Exercise brief
Which lines of the listing hold the string "guests"? Copy those lines.

___ Raw data

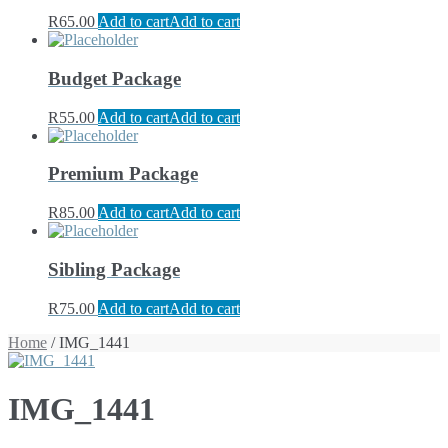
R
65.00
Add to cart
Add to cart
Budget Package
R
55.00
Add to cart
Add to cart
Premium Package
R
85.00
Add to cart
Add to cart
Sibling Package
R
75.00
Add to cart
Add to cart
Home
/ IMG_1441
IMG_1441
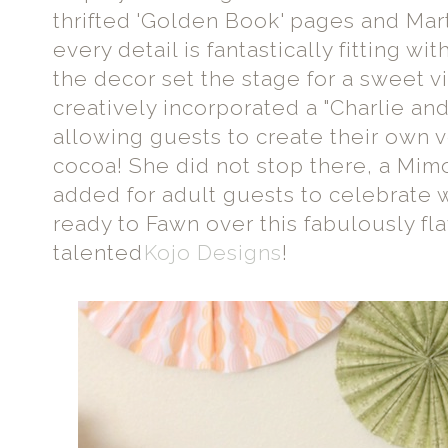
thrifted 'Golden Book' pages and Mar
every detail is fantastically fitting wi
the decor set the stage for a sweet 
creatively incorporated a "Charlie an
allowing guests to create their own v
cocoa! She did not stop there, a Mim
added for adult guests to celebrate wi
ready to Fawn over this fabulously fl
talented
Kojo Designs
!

______
___ Raw data

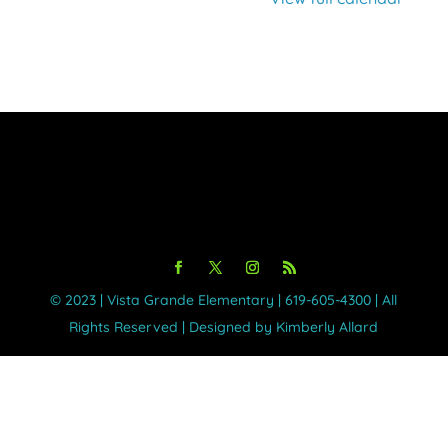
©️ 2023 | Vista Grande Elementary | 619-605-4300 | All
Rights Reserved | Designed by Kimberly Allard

______

Expected answer
allowing guests to create their own v
added for adult guests to celebrate wi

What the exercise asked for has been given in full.